Sheron Wray, choreographer and assistant professor of dance, lets audiences shape stage productions - via text messaging.

February 22, 2010
Blending jazz, African dance, technology
“Within each person are secrets that his or her body is privy to,” says Sheron Wray, assistant professor of dance, “and it is through improvisation that we may reach and reveal these places.” Kerrin Piche Serna / University Communications

Sheron Wray finds inspiration in African dance, the improvisational nature of jazz music, and cell phone technology. So it’s not surprising that her stage work combines all three.

An assistant professor of dance at UC Irvine’s Claire Trevor School of the Arts, Wray has developed a performance format called Texterritory that incorporates text messaging from the audience.

“Fewer people are coming to see live shows. It takes innovation to draw larger crowds to the theater,” she says. “We’re taking down a wall that exists between the stage and the audience and allowing people to have a role in how the performance is carried out.”

Wray will demonstrate Texterritory on Monday, Feb. 22, and Tuesday, Feb. 23, at the UCI BodyTech Symposium, which brings together technology researchers and performers to consider mediated physical environments for dance, theater, music and visual arts.

On Thursday, Feb. 25, she will discuss the process of integrating technology and choreography as part of the Center for Computer Games & Virtual Worlds’ seminar series.

Wray describes her interactive productions as “dance for the next generation of audiences.” In response to onstage prompts, attendees text-message answers to open-ended or multiple-choice questions such as “What should the dancer wear on a first date?” and “Why are you here?” The replies affect the show’s music, dance, lighting and narrative.

“Cell phones are such a large part of a modern audience’s identity. By allowing people to participate, we make them feel secure about disrupting the theater,” Wray says, laughing.

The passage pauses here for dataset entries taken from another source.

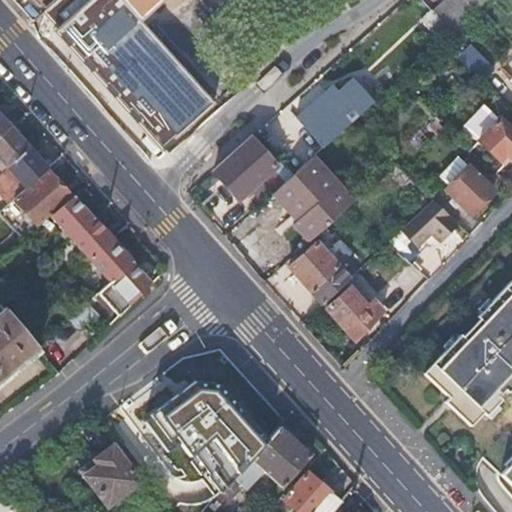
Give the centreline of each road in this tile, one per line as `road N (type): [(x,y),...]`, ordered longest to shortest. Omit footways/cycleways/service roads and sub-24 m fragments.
road 1 (residential): [(153,200),(263,83),(317,35),(374,0)]
road 2 (residential): [(219,280),(0,451)]
road 3 (residential): [(327,402),(511,207)]
road 4 (primary): [(153,200),(0,27)]
road 5 (primary): [(327,402),(219,280)]
road 6 (primary): [(425,511),(327,402)]
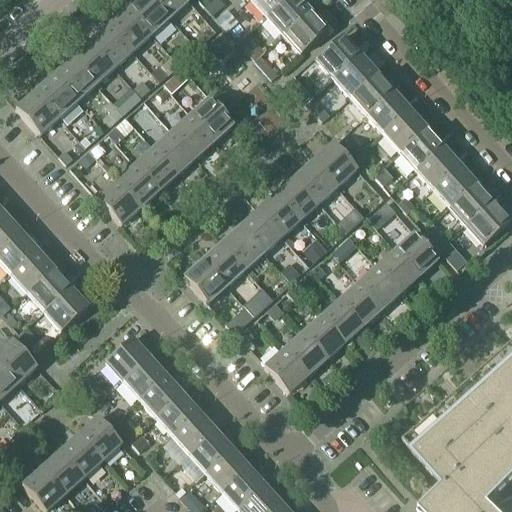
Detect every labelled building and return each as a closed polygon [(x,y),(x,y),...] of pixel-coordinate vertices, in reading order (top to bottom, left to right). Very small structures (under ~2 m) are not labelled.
[(151,0),(139,0),(126,12),(151,39),(170,21),(151,0)] [(183,0),(151,0),(170,21),(188,5),(183,0)] [(250,0),(249,2),(266,21),(288,0),(250,0)] [(288,0),(266,21),(282,39),(309,14),(296,0),(288,0)] [(126,12),(108,28),(132,56),(151,39),(126,12)] [(309,14),(282,39),(299,58),(326,34),(309,14)] [(108,28),(89,46),(113,73),(132,56),(108,28)] [(315,64),(332,83),(358,59),(341,40),(315,64)] [(89,46),(70,62),(95,89),(113,73),(89,46)] [(177,54),(171,60),(178,68),(187,60),(181,54),(177,54)] [(332,83),(348,102),(375,77),(358,59),(332,83)] [(70,62),(52,78),(77,105),(95,89),(70,62)] [(151,77),(158,85),(160,86),(167,79),(166,78),(159,70),(151,77)] [(181,73),(175,78),(183,87),(189,81),(181,73)] [(348,102),(365,120),(392,96),(375,77),(348,102)] [(52,78),(34,95),(58,122),(77,105),(52,78)] [(293,80),(286,87),(295,98),(303,91),(293,80)] [(142,101),(151,94),(143,85),(134,92),(142,101)] [(130,91),(113,107),(123,118),(140,102),(130,91)] [(155,98),(161,105),(168,98),(163,92),(155,98)] [(58,122),(34,95),(14,113),(39,140),(58,122)] [(365,120),(381,138),(408,114),(392,96),(365,120)] [(221,98),(214,104),(222,113),(230,107),(221,98)] [(312,101),(305,108),(313,117),(321,110),(312,101)] [(208,102),(188,119),(213,147),(233,129),(208,102)] [(110,105),(104,110),(109,116),(116,124),(123,118),(113,107),(112,107),(110,105)] [(381,138),(398,157),(425,133),(408,114),(381,138)] [(188,119),(170,136),(195,164),(213,147),(188,119)] [(108,139),(117,149),(126,140),(117,130),(108,139)] [(398,157),(415,176),(442,151),(425,133),(398,157)] [(170,136),(152,152),(177,179),(195,164),(170,136)] [(358,146),(351,153),(357,161),(364,154),(358,146)] [(99,148),(90,156),(97,163),(106,155),(99,148)] [(334,149),(314,167),(338,193),(357,176),(334,149)] [(415,176),(432,194),(459,170),(442,151),(415,176)] [(152,152),(133,169),(158,197),(177,179),(152,152)] [(72,164),(65,155),(58,160),(66,169),(72,164)] [(88,157),(79,165),(85,172),(94,164),(88,157)] [(314,167),(296,183),(320,210),(338,193),(314,167)] [(133,169),(115,185),(140,213),(158,197),(133,169)] [(432,194),(448,213),(475,189),(459,170),(432,194)] [(384,173),(375,181),(383,190),(392,182),(384,173)] [(296,183),(277,200),(301,226),(320,210),(296,183)] [(140,213),(115,185),(96,203),(121,231),(140,213)] [(448,213),(465,231),(492,207),(475,189),(448,213)] [(277,200),(259,216),(282,243),(286,240),(301,226),(277,200)] [(414,210),(407,202),(399,209),(406,217),(414,210)] [(492,207),(465,231),(482,250),(509,226),(492,207)] [(382,212),(369,224),(376,232),(390,221),(388,219),(382,212)] [(423,219),(416,212),(410,217),(417,224),(423,219)] [(259,216),(240,233),(264,259),(282,243),(259,216)] [(0,221),(0,255),(20,237),(3,218),(0,221)] [(240,233),(221,249),(245,276),(264,259),(240,233)] [(0,255),(0,269),(10,280),(36,256),(20,237),(0,255)] [(413,237),(394,254),(419,282),(438,265),(413,237)] [(441,238),(432,246),(439,254),(448,246),(441,238)] [(286,240),(282,243),(291,253),(295,249),(289,242),(288,243),(286,240)] [(349,244),(331,260),(339,268),(356,252),(349,244)] [(317,247),(305,258),(313,267),(326,256),(317,247)] [(451,248),(441,257),(448,264),(457,255),(451,248)] [(221,249),(203,266),(226,292),(245,276),(221,249)] [(394,254),(375,271),(400,299),(419,282),(394,254)] [(10,280),(27,299),(54,275),(36,256),(10,280)] [(226,292),(203,266),(184,283),(207,309),(226,292)] [(300,279),(289,267),(281,275),(291,286),(300,279)] [(318,271),(312,276),(319,283),(325,279),(318,271)] [(375,271),(357,287),(382,315),(400,299),(375,271)] [(27,299),(43,317),(70,293),(54,275),(27,299)] [(357,287),(338,305),(362,332),(382,315),(357,287)] [(70,293),(43,317),(61,337),(88,312),(70,293)] [(2,303),(0,304),(0,318),(2,320),(10,312),(2,303)] [(253,304),(245,312),(253,321),(262,314),(260,312),(253,304)] [(338,305),(319,321),(344,348),(362,332),(338,305)] [(8,317),(3,322),(11,330),(16,325),(8,317)] [(319,321),(300,338),(325,365),(344,348),(319,321)] [(236,323),(235,322),(226,330),(233,338),(234,338),(242,331),(236,323)] [(27,332),(20,339),(28,349),(36,342),(27,332)] [(300,338),(282,354),(307,382),(325,365),(300,338)] [(104,367),(121,386),(148,362),(130,343),(104,367)] [(11,346),(0,355),(0,370),(17,389),(36,373),(11,346)] [(511,511),(511,500),(508,502),(504,505),(497,498),(511,482),(511,346),(403,445),(442,489),(419,511),(511,511)] [(307,382),(282,354),(263,371),(288,398),(307,382)] [(121,386),(137,405),(164,380),(148,362),(121,386)] [(0,370),(0,404),(17,389),(0,370)] [(137,405),(154,423),(181,399),(164,380),(137,405)] [(154,423),(171,442),(198,418),(181,399),(154,423)] [(112,408),(107,401),(98,409),(104,416),(112,408)] [(171,442),(188,460),(215,436),(198,418),(171,442)] [(95,421),(76,438),(100,465),(119,448),(95,421)] [(188,460),(205,479),(232,455),(215,436),(188,460)] [(76,438),(57,455),(81,482),(100,465),(76,438)] [(150,448),(142,438),(132,447),(140,457),(150,448)] [(57,455),(40,471),(64,497),(81,482),(57,455)] [(165,464),(157,455),(147,465),(154,473),(165,464)] [(205,479),(221,497),(248,473),(232,455),(205,479)] [(47,511),(64,497),(40,471),(20,488),(41,511),(47,511)] [(221,497),(234,511),(242,511),(265,492),(248,473),(221,497)] [(181,491),(175,497),(179,501),(185,496),(181,491)] [(242,511),(277,511),(281,509),(265,492),(242,511)]
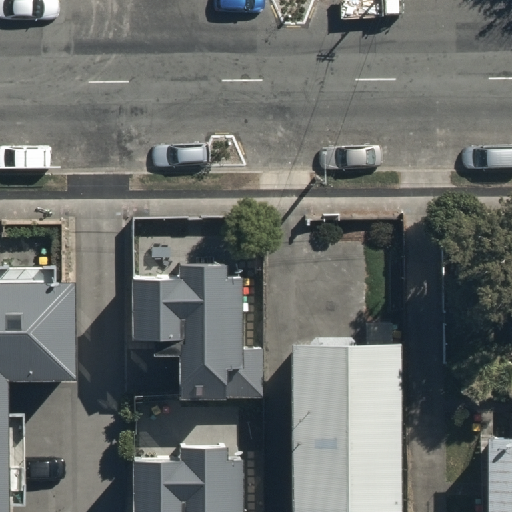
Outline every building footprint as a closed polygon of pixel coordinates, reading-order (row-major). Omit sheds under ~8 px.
[(129,248),(128,315),(154,315),(154,329),(177,329),(177,381),(263,382),(263,334),(241,333),(242,253),(226,253),(227,238),(179,237),(179,249),(129,248)] [(0,260),(0,511),(5,511),(3,360),(74,358),(72,260),(0,260)] [(296,495),(295,511),(387,511),(387,494),(398,494),(397,325),(288,326),(289,495),(296,495)] [(180,429),(128,429),(129,493),(151,493),(152,510),(178,509),(177,511),(239,511),(239,431),(224,431),(224,413),(180,413),(180,429)] [(511,511),(511,418),(484,418),(484,511),(511,511)]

Trained at the London Contemporary Dance School, she traces her love of dance and music to her childhood in Leicester, 100 miles north of England’s capital.

“I come from a family of great untrained dancers,” Wray says. “I recall the rug being rolled back during parties and everyone dancing to the beat of the music.”

Tap lessons soon followed, but the music and dance of the African diaspora are what most influence Wray’s work.

“Jazz is perhaps the most well known form of music to emerge from the African diaspora,” she says. “I try to bring back the historical relationship between jazz and dance through my stage productions.”

Wray has choreographed contemporary performances in collaboration with jazz greats like trumpeter and composer Winton Marsalis. She also is a co-founder of the Association of Dance of the African Diaspora, which supports the practice and appreciation of that dance form.

Cultivating such appreciation in today’s audiences is important to Wray.

“Many people are having most of their cultural experiences online and have never experienced a live show,” she says. “Our goal is to extend the life of a performance by affirming the viewer’s presence and building a sense of community.”